::: Data to use

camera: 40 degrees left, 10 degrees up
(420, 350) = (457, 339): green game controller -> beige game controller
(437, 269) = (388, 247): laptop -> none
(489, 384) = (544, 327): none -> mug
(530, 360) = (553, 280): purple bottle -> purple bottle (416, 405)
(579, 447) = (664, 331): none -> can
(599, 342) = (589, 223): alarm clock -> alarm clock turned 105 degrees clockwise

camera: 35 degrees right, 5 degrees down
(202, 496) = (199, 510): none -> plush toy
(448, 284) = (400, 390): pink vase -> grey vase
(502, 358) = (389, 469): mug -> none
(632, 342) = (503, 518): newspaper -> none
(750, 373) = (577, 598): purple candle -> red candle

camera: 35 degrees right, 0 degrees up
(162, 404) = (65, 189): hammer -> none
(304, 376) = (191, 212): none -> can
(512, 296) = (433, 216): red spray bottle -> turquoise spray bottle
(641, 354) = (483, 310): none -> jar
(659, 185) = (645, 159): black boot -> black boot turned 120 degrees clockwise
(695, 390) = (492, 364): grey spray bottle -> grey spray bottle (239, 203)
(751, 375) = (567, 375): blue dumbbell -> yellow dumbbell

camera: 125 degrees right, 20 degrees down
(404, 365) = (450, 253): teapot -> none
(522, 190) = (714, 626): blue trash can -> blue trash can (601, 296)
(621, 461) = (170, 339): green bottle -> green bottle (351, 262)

::::::

* Prompt
Starting at the first line of the records above, please copy each line exactly until you reach the line containing "camera: 35 degrees right, 0 degrees up". Include that line and stop there.

* Answer to this task
camera: 40 degrees left, 10 degrees up
(420, 350) = (457, 339): green game controller -> beige game controller
(437, 269) = (388, 247): laptop -> none
(489, 384) = (544, 327): none -> mug
(530, 360) = (553, 280): purple bottle -> purple bottle (416, 405)
(579, 447) = (664, 331): none -> can
(599, 342) = (589, 223): alarm clock -> alarm clock turned 105 degrees clockwise

camera: 35 degrees right, 5 degrees down
(202, 496) = (199, 510): none -> plush toy
(448, 284) = (400, 390): pink vase -> grey vase
(502, 358) = (389, 469): mug -> none
(632, 342) = (503, 518): newspaper -> none
(750, 373) = (577, 598): purple candle -> red candle

camera: 35 degrees right, 0 degrees up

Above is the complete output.